On Behalf of | Feb 5, 2024 | DUI |

Understanding the nuances of traffic stops, especially drunk driving stops (which can result in some of the most significant consequences related to a traffic infraction), is crucial for drivers and law enforcement officers. Reasonable suspicion and probable cause play significant roles in these interactions, laying the groundwork for what officers can and can’t do.

Field sobriety and chemical tests may also influence this process and may or may not provide tangible evidence of impairment. Together, these elements (ideally) form a structured approach to identifying and addressing drunk driving, reducing road accidents and ensuring that due process is followed.

Reasonable suspicion

Reasonable suspicion is a legal standard that allows police to stop and briefly detain someone if they have a justifiable reason to believe that person is involved in criminal activity. This standard is lower than probable cause but requires more than a hunch. Behaviors such as swerving, speeding or breaking traffic laws may give an officer reasonable suspicion to conduct a stop and investigate further. This initial assessment is critical in preventing potential harm on the roads by allowing officers to intervene early.

Field sobriety tests

Once a driver is stopped, officers may conduct field sobriety tests if they suspect alcohol impairment. These tests are designed to evaluate a person’s balance, attention level and physical ability, which can be affected by alcohol consumption.

Components of the standardized field sobriety test include:

  • Horizontal gaze nystagmus
  • Walk-and-turn
  • One-leg stand

While these tests can be subjective and influenced by various factors, they provide immediate, observable evidence of impairment that can support further action.

Extracted data:
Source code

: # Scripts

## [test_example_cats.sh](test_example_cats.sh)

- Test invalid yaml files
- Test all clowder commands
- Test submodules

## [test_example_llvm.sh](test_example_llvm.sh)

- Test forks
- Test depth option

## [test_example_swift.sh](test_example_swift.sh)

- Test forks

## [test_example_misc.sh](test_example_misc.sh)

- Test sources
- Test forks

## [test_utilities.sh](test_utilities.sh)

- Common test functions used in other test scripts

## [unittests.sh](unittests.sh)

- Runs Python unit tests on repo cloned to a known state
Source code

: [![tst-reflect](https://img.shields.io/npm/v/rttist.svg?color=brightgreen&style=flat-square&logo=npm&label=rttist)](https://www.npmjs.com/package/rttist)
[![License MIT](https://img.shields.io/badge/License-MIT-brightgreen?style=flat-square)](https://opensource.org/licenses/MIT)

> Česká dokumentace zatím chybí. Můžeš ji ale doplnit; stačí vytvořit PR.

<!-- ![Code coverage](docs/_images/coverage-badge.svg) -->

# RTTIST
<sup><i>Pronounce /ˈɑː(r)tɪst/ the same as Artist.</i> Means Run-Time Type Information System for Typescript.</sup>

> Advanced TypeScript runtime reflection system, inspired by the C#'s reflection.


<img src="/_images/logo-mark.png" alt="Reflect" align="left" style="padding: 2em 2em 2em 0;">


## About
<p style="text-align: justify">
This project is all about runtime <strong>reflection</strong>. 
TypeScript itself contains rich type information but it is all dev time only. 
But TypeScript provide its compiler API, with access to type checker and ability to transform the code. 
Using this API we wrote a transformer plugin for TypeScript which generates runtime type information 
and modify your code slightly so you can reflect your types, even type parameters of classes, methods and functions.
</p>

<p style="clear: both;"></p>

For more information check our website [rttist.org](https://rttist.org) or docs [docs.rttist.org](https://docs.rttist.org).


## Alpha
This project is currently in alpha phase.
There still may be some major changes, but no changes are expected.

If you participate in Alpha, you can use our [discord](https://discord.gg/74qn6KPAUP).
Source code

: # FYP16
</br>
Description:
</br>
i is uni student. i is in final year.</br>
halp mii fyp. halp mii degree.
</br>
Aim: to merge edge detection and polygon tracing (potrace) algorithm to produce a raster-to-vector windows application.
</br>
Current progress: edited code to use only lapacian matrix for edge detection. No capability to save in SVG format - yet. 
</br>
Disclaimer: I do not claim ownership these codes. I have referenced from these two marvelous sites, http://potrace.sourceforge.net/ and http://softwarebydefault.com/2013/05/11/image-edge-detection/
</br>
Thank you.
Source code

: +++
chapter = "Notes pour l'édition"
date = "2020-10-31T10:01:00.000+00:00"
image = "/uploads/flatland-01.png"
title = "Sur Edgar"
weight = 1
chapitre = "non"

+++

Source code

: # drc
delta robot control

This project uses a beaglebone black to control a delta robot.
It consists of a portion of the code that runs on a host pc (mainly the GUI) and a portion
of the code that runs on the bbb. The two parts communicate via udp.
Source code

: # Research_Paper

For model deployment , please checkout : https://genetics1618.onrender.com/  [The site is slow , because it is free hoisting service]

Exercise aim: Could you resume the text on drunk driving traffic stops, starting right after its last sentence? The records play no part in what comes next.

Task output:
Chemical tests

Officers can administer chemical tests, typically involving breath, blood or urine samples for more definitive evidence of intoxication. The most common is the breathalyzer test, which measures blood alcohol concentration (BAC). Refusal to submit to these tests post-arrest can lead to immediate legal consequences, including license suspension, due to state implied consent laws.

Probable cause for arrest

Probable cause is a higher standard than reasonable suspicion and is necessary for making an arrest. It requires sufficient evidence to believe a person has committed a crime. In drunk driving cases, this could be based on the results of field sobriety and chemical tests, observed behavior and other factors. Probable cause helps to ensure that arrests are made on solid grounds, protecting individuals from unwarranted detention.

With all of this said, issues with any of these matters can potentially serve as a consideration in a defense strategy, so it’s critical to seek legal guidance about these matters if you’re ever charged with impaired driving.